Ibotta beat analysts’ revenue expectations last quarter, reporting revenues of $88.53 million, down 10% year on year. It was a strong quarter for the company, with an impressive beat of analysts’ revenue estimates and revenue guidance for next quarter exceeding analysts’ expectations.
Is Ibotta a buy or sell going into earnings? Read our full analysis here, it’s free for active Edge members.
This quarter, the market is expecting Ibotta’s revenue to decline 4.3% year on year, a reversal from the 2.7% increase it recorded in the same quarter last year.

The majority of analysts covering the company have reconfirmed their estimates over the last 30 days, suggesting they anticipate the business to stay the course heading into earnings. Ibotta has missed Wall Street’s revenue estimates multiple times over the last two years.
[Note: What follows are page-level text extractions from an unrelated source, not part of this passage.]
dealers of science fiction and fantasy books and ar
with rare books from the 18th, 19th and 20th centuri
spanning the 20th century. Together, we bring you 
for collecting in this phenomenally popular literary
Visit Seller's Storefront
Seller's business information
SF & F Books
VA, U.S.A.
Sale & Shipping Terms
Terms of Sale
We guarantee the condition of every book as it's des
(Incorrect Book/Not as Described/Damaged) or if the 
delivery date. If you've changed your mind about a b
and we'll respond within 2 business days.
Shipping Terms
Looking at Ibotta’s peers in the media & entertainment segment, some have already reported their Q1 results, giving us a hint as to what we can expect. Omnicom Group delivered year-on-year revenue growth of 69.2%, beating analysts’ expectations by 8.7%, and MediaAlpha reported revenues up 17.3%, topping estimates by 3.5%. Omnicom Group’s stock price was unchanged after the resultswhile MediaAlpha was down 14.9%.
Read our full analysis of Omnicom Group’s results here and MediaAlpha’s results here.
There has been positive sentiment among investors in the media & entertainment segment, with share prices up 8.7% on average over the last month. Ibotta is up 15.2% during the same time and is heading into earnings with an average analyst price target of $28 (compared to the current share price of $35.64).